_Instructions for the task_.
Copy each line below containing "Left".

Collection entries
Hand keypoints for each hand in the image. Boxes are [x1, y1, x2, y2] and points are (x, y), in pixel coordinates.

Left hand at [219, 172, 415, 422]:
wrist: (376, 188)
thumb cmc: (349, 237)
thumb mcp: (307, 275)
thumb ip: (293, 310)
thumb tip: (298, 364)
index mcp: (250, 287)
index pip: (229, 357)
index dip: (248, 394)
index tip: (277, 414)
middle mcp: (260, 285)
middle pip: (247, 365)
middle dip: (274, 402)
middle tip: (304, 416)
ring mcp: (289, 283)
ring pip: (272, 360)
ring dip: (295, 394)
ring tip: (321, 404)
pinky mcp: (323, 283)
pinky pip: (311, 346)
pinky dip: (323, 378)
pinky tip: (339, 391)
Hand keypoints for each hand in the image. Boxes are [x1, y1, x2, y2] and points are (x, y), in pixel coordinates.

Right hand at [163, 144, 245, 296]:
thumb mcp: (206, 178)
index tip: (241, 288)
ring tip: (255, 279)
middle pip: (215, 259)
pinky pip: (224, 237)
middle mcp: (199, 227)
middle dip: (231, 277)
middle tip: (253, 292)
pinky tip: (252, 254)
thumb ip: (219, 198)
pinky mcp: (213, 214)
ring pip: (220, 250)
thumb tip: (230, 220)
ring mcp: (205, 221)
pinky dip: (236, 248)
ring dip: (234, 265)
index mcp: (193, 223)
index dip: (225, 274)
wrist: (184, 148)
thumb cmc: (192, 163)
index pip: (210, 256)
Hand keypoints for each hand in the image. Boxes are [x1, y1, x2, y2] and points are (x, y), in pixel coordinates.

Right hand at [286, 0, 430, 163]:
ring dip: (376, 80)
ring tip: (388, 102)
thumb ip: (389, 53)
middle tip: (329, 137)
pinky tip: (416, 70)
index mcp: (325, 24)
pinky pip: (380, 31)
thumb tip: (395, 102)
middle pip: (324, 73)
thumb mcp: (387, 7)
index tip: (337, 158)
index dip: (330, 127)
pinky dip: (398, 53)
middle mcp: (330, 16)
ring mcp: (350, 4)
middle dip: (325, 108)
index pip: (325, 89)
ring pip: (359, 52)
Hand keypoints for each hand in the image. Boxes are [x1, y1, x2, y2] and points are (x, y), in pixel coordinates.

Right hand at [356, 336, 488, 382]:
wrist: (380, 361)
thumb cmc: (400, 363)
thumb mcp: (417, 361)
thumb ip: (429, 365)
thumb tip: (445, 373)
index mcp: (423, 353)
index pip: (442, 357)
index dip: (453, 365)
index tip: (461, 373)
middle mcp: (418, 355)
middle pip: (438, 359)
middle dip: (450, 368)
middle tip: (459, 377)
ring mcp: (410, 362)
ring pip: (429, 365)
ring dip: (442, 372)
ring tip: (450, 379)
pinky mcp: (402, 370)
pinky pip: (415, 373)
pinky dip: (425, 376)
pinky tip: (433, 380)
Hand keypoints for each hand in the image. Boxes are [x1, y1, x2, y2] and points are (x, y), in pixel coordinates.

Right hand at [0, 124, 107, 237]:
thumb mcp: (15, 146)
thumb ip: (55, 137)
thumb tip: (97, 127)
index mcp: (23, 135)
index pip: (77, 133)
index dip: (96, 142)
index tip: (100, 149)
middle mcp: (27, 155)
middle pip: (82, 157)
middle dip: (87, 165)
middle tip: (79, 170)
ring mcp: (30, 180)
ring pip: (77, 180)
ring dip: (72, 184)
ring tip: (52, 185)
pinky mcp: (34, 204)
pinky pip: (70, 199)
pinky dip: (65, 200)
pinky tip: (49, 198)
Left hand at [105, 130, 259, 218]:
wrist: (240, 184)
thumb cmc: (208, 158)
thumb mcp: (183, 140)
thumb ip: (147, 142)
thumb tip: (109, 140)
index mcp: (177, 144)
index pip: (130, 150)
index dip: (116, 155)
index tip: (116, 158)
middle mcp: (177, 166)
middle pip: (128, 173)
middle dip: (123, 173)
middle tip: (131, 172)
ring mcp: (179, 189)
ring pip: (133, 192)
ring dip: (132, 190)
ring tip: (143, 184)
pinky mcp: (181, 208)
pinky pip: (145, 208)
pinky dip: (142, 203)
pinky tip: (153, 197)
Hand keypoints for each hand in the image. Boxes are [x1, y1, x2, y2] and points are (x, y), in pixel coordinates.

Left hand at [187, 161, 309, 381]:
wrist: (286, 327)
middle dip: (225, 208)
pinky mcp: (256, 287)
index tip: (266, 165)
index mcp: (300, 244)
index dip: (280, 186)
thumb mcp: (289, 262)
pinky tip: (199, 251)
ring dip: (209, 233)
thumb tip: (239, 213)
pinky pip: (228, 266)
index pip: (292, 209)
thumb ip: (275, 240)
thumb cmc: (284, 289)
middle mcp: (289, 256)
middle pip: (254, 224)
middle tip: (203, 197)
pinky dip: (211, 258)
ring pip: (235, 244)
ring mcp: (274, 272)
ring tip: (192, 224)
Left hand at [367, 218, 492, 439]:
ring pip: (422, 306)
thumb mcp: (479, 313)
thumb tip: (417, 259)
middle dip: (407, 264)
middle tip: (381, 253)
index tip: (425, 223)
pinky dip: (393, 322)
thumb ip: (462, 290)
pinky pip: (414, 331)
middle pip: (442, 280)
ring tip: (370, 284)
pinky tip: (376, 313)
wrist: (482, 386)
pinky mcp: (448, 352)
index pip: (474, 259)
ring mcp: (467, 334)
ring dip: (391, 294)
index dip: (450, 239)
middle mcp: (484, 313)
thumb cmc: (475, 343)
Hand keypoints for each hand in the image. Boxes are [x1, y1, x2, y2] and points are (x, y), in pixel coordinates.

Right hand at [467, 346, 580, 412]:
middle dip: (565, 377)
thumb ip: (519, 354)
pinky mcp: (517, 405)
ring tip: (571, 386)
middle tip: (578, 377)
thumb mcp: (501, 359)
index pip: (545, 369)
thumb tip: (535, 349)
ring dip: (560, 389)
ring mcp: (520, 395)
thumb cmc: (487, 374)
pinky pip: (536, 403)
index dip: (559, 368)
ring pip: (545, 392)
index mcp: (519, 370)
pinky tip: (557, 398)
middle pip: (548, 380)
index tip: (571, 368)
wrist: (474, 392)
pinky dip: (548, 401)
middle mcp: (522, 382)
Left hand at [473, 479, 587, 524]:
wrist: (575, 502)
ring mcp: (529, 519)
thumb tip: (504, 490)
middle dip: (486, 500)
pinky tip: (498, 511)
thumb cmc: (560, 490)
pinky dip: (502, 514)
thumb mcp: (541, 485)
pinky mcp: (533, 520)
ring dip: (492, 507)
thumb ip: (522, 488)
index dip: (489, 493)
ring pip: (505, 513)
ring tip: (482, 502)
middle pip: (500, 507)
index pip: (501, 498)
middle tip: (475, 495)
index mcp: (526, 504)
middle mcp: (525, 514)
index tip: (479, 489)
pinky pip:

_Reply to the exercise_.
Left hand at [219, 172, 415, 422]:
Left hand at [105, 130, 259, 218]:
Left hand at [187, 161, 309, 381]:
Left hand at [367, 218, 492, 439]:
Left hand at [473, 479, 587, 524]:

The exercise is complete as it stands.